* [WHAT YOU WILL DO]
Word for word, transcribe the data below.

* [DATA]
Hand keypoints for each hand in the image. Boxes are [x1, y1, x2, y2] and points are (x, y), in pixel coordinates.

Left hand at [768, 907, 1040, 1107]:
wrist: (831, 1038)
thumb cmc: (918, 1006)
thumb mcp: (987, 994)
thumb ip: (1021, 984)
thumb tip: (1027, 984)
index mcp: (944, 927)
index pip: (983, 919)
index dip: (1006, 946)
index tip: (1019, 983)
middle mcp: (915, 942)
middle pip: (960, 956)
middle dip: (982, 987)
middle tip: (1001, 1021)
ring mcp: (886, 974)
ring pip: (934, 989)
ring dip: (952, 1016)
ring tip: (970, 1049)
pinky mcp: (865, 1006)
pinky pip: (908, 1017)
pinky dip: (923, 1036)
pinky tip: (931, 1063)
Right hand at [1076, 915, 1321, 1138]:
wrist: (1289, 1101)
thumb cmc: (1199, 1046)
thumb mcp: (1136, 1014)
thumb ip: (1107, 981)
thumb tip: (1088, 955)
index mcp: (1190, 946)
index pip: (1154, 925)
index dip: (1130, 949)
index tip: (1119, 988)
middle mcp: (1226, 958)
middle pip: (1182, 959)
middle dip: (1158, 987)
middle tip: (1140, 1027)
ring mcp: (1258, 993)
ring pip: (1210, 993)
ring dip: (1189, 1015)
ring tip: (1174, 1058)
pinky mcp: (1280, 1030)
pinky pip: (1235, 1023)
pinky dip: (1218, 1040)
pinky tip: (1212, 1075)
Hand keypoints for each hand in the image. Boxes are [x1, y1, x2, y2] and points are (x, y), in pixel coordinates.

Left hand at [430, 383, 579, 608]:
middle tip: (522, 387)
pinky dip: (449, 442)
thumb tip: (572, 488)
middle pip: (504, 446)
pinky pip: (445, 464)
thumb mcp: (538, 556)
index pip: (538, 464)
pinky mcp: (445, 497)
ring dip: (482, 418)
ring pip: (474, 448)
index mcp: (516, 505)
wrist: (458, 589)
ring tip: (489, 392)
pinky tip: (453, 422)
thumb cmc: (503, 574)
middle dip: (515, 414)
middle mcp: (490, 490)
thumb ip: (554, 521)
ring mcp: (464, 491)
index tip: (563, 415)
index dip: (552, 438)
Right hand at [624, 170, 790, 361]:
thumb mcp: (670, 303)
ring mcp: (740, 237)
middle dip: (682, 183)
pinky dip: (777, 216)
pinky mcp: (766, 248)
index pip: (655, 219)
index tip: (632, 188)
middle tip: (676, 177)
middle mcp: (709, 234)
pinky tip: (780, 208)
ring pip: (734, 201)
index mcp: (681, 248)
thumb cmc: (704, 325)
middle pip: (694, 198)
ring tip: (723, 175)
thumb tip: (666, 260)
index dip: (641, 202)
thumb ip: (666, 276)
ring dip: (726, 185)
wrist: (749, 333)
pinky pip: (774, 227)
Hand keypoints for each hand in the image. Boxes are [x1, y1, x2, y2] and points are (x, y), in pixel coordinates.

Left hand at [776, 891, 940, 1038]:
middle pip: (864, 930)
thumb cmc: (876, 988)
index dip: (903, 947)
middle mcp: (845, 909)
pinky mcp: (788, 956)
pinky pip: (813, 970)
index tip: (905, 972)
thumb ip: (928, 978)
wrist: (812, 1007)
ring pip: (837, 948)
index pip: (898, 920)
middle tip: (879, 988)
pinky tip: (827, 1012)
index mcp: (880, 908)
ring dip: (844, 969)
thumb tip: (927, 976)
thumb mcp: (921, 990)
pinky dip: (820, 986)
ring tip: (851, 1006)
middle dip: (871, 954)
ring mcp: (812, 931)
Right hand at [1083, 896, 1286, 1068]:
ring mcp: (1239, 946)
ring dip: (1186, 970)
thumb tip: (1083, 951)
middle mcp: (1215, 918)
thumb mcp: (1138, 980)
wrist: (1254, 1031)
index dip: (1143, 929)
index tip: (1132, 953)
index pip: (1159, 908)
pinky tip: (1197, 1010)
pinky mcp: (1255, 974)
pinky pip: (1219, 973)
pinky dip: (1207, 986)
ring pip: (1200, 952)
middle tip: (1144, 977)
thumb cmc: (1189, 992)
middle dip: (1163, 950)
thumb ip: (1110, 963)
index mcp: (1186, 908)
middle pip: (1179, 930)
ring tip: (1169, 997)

* [WRITTEN SOLUTION]
Hand keypoints for each hand in the image. Boxes are [x1, y1, x2, y2] and points are (x, y), in pixel coordinates.

Left hand at [768, 907, 1040, 1107]:
wrist: (831, 1038)
thumb cmc: (918, 1006)
thumb mcp: (987, 994)
thumb ip: (1021, 984)
thumb tip: (1027, 984)
index mcp: (944, 927)
index pip: (983, 919)
index dip: (1006, 946)
index tip: (1019, 983)
middle mcp: (915, 942)
middle pip: (960, 956)
middle dip: (982, 987)
middle tip: (1001, 1021)
ring mcp: (886, 974)
ring pip: (934, 989)
ring dip: (952, 1016)
ring tip: (970, 1049)
pinky mcp: (865, 1006)
pinky pip: (908, 1017)
pinky dip: (923, 1036)
pinky tip: (931, 1063)
Right hand at [1076, 915, 1321, 1138]:
wrist: (1289, 1101)
thumb cmc: (1199, 1046)
thumb mcp: (1136, 1014)
thumb ip: (1107, 981)
thumb tip: (1088, 955)
index mcp: (1190, 946)
index pip: (1154, 925)
index dip: (1130, 949)
index tip: (1119, 988)
middle mcp: (1226, 958)
middle pip: (1182, 959)
middle dip: (1158, 987)
middle tip: (1140, 1027)
ring mcp: (1258, 993)
ring pip: (1210, 993)
ring dip: (1189, 1015)
ring tip: (1174, 1058)
pinky mcp: (1280, 1030)
pinky pip: (1235, 1023)
pinky dip: (1218, 1040)
pinky tip: (1212, 1075)
Hand keypoints for each hand in the image. Boxes are [x1, y1, x2, y2] and points are (x, y), in pixel coordinates.

Left hand at [430, 383, 579, 608]:
middle tip: (522, 387)
pinky dip: (449, 442)
thumb tip: (572, 488)
middle pip: (504, 446)
pinky pip: (445, 464)
thumb mcp: (538, 556)
index pip: (538, 464)
pinky mcp: (445, 497)
ring dip: (482, 418)
ring pip: (474, 448)
index mcp: (516, 505)
wrist: (458, 589)
ring tip: (489, 392)
pinky tip: (453, 422)
thumb cmc: (503, 574)
middle dip: (515, 414)
middle mcp: (490, 490)
thumb ip: (554, 521)
ring mcp: (464, 491)
index tip: (563, 415)
index dip: (552, 438)
Right hand at [624, 170, 790, 361]:
thumb mcp: (670, 303)
ring mcp: (740, 237)
middle dip: (682, 183)
pinky dip: (777, 216)
pinky mcp: (766, 248)
index pip: (655, 219)
index tip: (632, 188)
middle tip: (676, 177)
middle mcp: (709, 234)
pinky tip: (780, 208)
ring pip: (734, 201)
index mcp: (681, 248)
thumb cmc: (704, 325)
middle pip: (694, 198)
ring tip: (723, 175)
thumb tip: (666, 260)
index dip: (641, 202)
thumb ip: (666, 276)
ring dip: (726, 185)
wrist: (749, 333)
pinky pip: (774, 227)
Hand keypoints for each hand in the image. Boxes are [x1, y1, x2, y2] and points are (x, y), in pixel coordinates.

Left hand at [776, 891, 940, 1038]:
middle pip: (864, 930)
thumb cmc: (876, 988)
index dip: (903, 947)
middle mcp: (845, 909)
pinky mcp: (788, 956)
pinky pip: (813, 970)
index tip: (905, 972)
thumb ip: (928, 978)
wrist: (812, 1007)
ring pip: (837, 948)
index pip: (898, 920)
middle tip: (879, 988)
pinky tip: (827, 1012)
index mcp: (880, 908)
ring dip: (844, 969)
thumb tip: (927, 976)
thumb mcp: (921, 990)
pinky dip: (820, 986)
ring tip: (851, 1006)
middle dip: (871, 954)
ring mcp: (812, 931)
Right hand at [1083, 896, 1286, 1068]:
ring mcp: (1239, 946)
ring dip: (1186, 970)
thumb tip: (1083, 951)
middle mcp: (1215, 918)
thumb mcp: (1138, 980)
wrist: (1254, 1031)
index dip: (1143, 929)
index tip: (1132, 953)
index pip: (1159, 908)
pinky tip: (1197, 1010)
pinky mcp: (1255, 974)
pinky pip: (1219, 973)
pinky dip: (1207, 986)
ring pip: (1200, 952)
middle tip: (1144, 977)
thumb cmc: (1189, 992)
middle dip: (1163, 950)
thumb ip: (1110, 963)
index mcp: (1186, 908)
middle pip: (1179, 930)
ring tip: (1169, 997)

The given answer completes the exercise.